I am trying to do some calculus by using petastorm v0.11.4
in a docker container and minikube v1.25.2
As long as I run the process locally, everything works as expected. As soon as I try to spread the work in the minikube cluster, I receive the following error message from kubelet:
Error: failed to start container "spark-kubernetes-executor": Error response from daemon: OCI runtime create failed: container_linux.go:380: starting container process caused: exec: "executor": executable file not found in $PATH: unknown
And the executor pods terminate and new once are created.
The code looks as follows:
spark_conf = SparkConf()
spark_conf.setMaster("k8s://https://kubernetes.default:443")
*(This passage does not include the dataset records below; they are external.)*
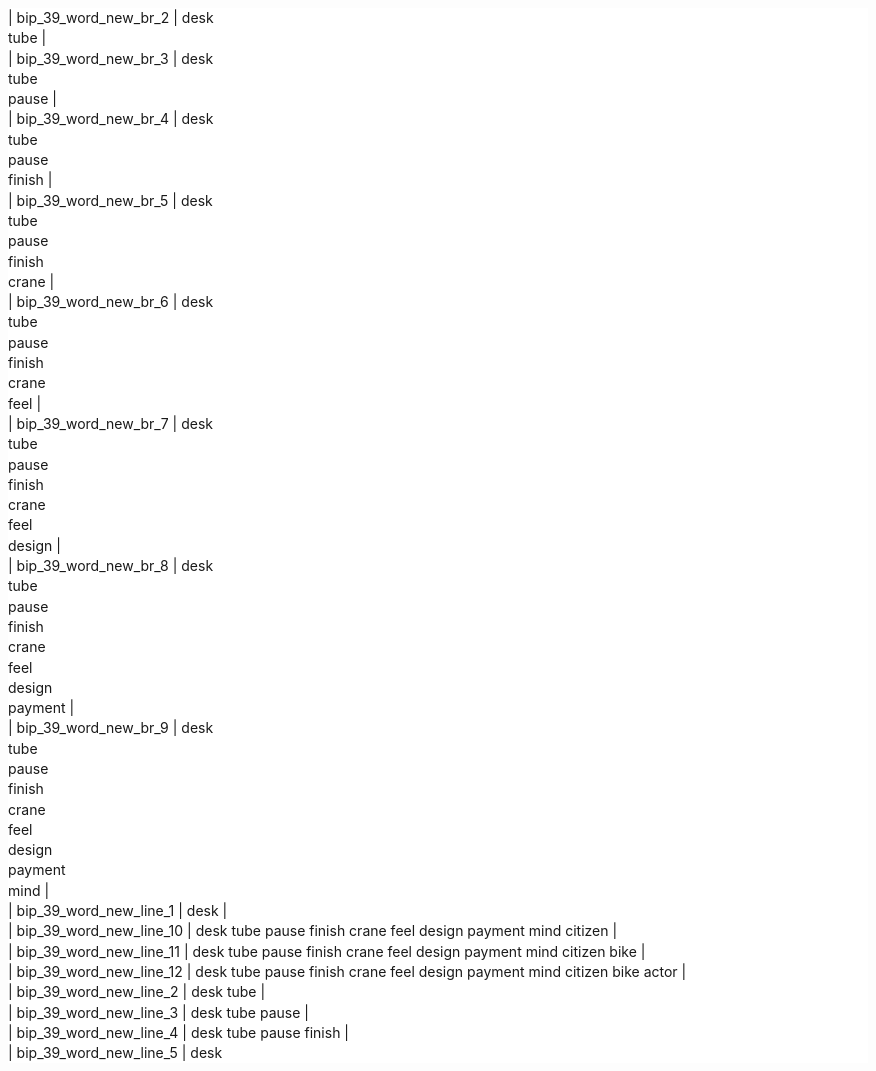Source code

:| bip_39_word_new_br_2 | desk<br>tube |  
| bip_39_word_new_br_3 | desk<br>tube<br>pause |  
| bip_39_word_new_br_4 | desk<br>tube<br>pause<br>finish |  
| bip_39_word_new_br_5 | desk<br>tube<br>pause<br>finish<br>crane |  
| bip_39_word_new_br_6 | desk<br>tube<br>pause<br>finish<br>crane<br>feel |  
| bip_39_word_new_br_7 | desk<br>tube<br>pause<br>finish<br>crane<br>feel<br>design |  
| bip_39_word_new_br_8 | desk<br>tube<br>pause<br>finish<br>crane<br>feel<br>design<br>payment |  
| bip_39_word_new_br_9 | desk<br>tube<br>pause<br>finish<br>crane<br>feel<br>design<br>payment<br>mind |  
| bip_39_word_new_line_1 | desk |  
| bip_39_word_new_line_10 | desk
tube
pause
finish
crane
feel
design
payment
mind
citizen |  
| bip_39_word_new_line_11 | desk
tube
pause
finish
crane
feel
design
payment
mind
citizen
bike |  
| bip_39_word_new_line_12 | desk
tube
pause
finish
crane
feel
design
payment
mind
citizen
bike
actor |  
| bip_39_word_new_line_2 | desk
tube |  
| bip_39_word_new_line_3 | desk
tube
pause |  
| bip_39_word_new_line_4 | desk
tube
pause
finish |  
| bip_39_word_new_line_5 | desk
spark_conf.setAppName("PetastormDsCreator")
spark_conf.set(
"spark.driver.memory",
"2g"
)
#k8s conf can be red here https://spark.apache.org/docs/latest/running-on-kubernetes.html
spark_conf.set(
"spark.kubernetes.namespace",
"spark"
)
spark_conf.set(
"spark.kubernetes.authenticate.driver.serviceAccountName",
"spark-driver"
)
spark_conf.set(
"spark.kubernetes.authenticate.caCertFile",
"/var/run/secrets/kubernetes.io/serviceaccount/ca.crt"
)
spark_conf.set(
"spark.kubernetes.authenticate.oauthTokenFile",
"/var/run/secrets/kubernetes.io/serviceaccount/token"
)
spark_conf.set(
"spark.executor.instances",
"2"
)
spark_conf.set(
"spark.driver.host",
"petastorm-ds-creator" #must match the pods name =)
)
spark_conf.set(
"spark.driver.port",
"20022"
)
spark_conf.set(
"spark.kubernetes.container.image",
"localhost:5000/petastorm:v0.0.1"
)
spark_conf.set(
"spark.kubernetes.driver.volumes.hostPath.data.mount.path", #spark.kubernetes.driver.volumes.[VolumeType].[VolumeName].mount.path
"/data"
)
spark_conf.set(
"spark.kubernetes.executor.volumes.hostPath.data.mount.path", #spark.kubernetes.driver.volumes.[VolumeType].[VolumeName].mount.path
"/data"
)
spark_conf.set(
"spark.kubernetes.driver.volumes.hostPath.data.options.path", #spark.kubernetes.driver.volumes.[VolumeType].[VolumeName].mount.path
"/data"
)
spark_conf.set(
"spark.kubernetes.executor.volumes.hostPath.data.options.path", #spark.kubernetes.driver.volumes.[VolumeType].[VolumeName].mount.path
"/data"
)
spark = SparkSession.builder.config(conf=spark_conf).getOrCreate()
sc = spark.sparkContext
t = sc.parallelize(range(10))
r = t.sumApprox(3)
print('Approximate sum: %s' % r)
Did anyone face a similar issue? Unfortunately, I did not find many tutorials explaining how to configure or using petastorm
in kubernetes.